The Jews are like everyone else, only more so” is a saying attributed to the late Lionel Blue. Or maybe to Isaiah Berlin. It is paradoxical but true in many spheres. Want the most outspoken defenders of capitalism? Try Milton Friedman or Ayn Rand. Its most visceral critics? Go to Karl Marx or Leon Trotsky. Jews from Moses to Jonathan Sacks have been the greatest advocates of a belief in God, but many of the most ardent atheists of recent times like Christopher Hitchens and Sam Harris have had Jewish backgrounds. So when it comes to demography — matters of population — we should not be surprised that Jews are like everyone else but more so, and thereby are quite unique.

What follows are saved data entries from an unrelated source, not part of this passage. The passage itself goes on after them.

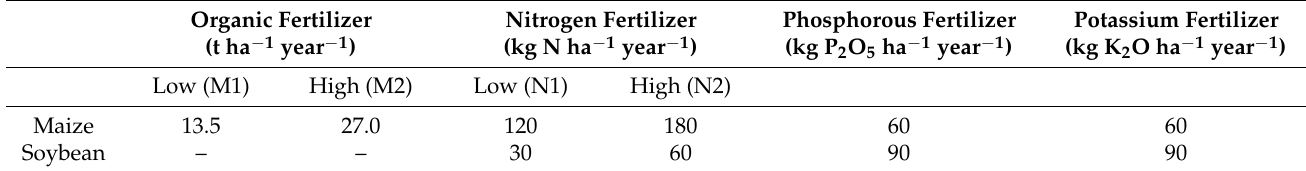
Table 1. The rates of fertilizer application during maize and soybean seasons. Organic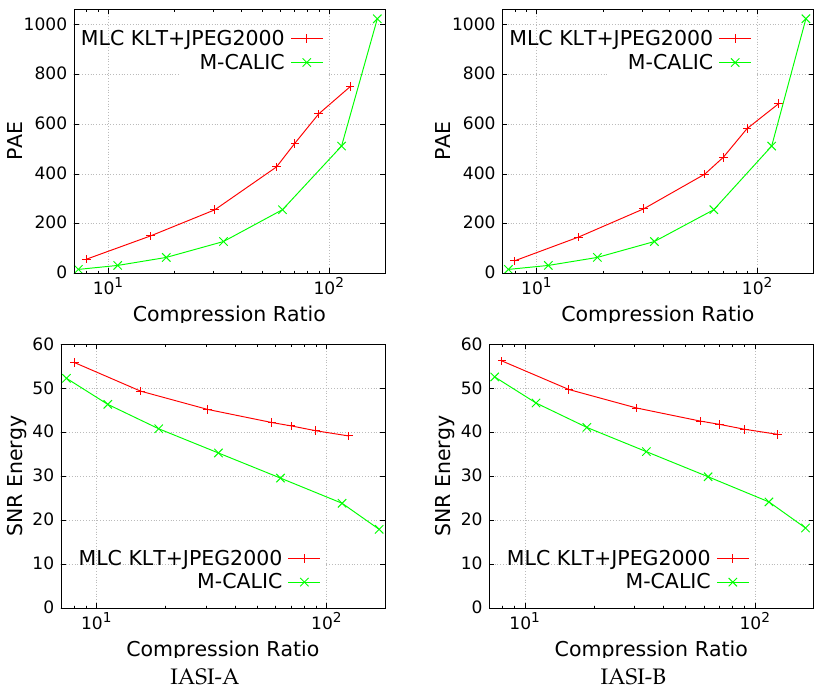
Figure 13. Performance comparison between near-lossless (M-CALIC) and lossy compression (Multilevel Clustering KLT + JPEG 2000). Top row: PAE (lower is better); Bottom row: SNR Energy (in dB, higher is better).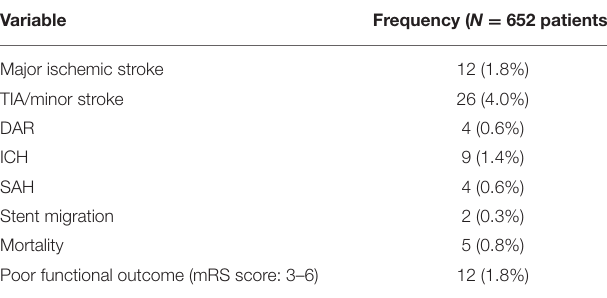
TABLE 5 | Complications during the early postoperative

Ashkenazim in Central and Eastern Europe were pioneers of a great demographic transition which went on to sweep the world. Often better educated than their neighbours, they were earlier to adopt the life-preserving habits of modernity to which their religion in any case predisposed them — hand washing (think of al n’tilat yadayim) and bodily hygiene (think of the mikvah). Add a greater likelihood of living in a town and having access at least some medical care and it is not surprising that death rates plummeted as the 19th century progressed. 

For a while, families continued to be large. Combine low mortality with high fertility and you have the sort of population explosion we once witnessed in parts of Europe and are now witnessing in much of Africa. The number of Jews worldwide more than quadrupled between 1800 and 1900.  The great migration of Jews out of the Pale of Settlement to Britain, North America and beyond was taking place at the same time as massive Jewish demographic expansion.

Being at the cutting edge of modernity brings with it the benefits of an early fall-off in death rates and population explosion, but then come smaller family sizes and the flattening-off of population growth.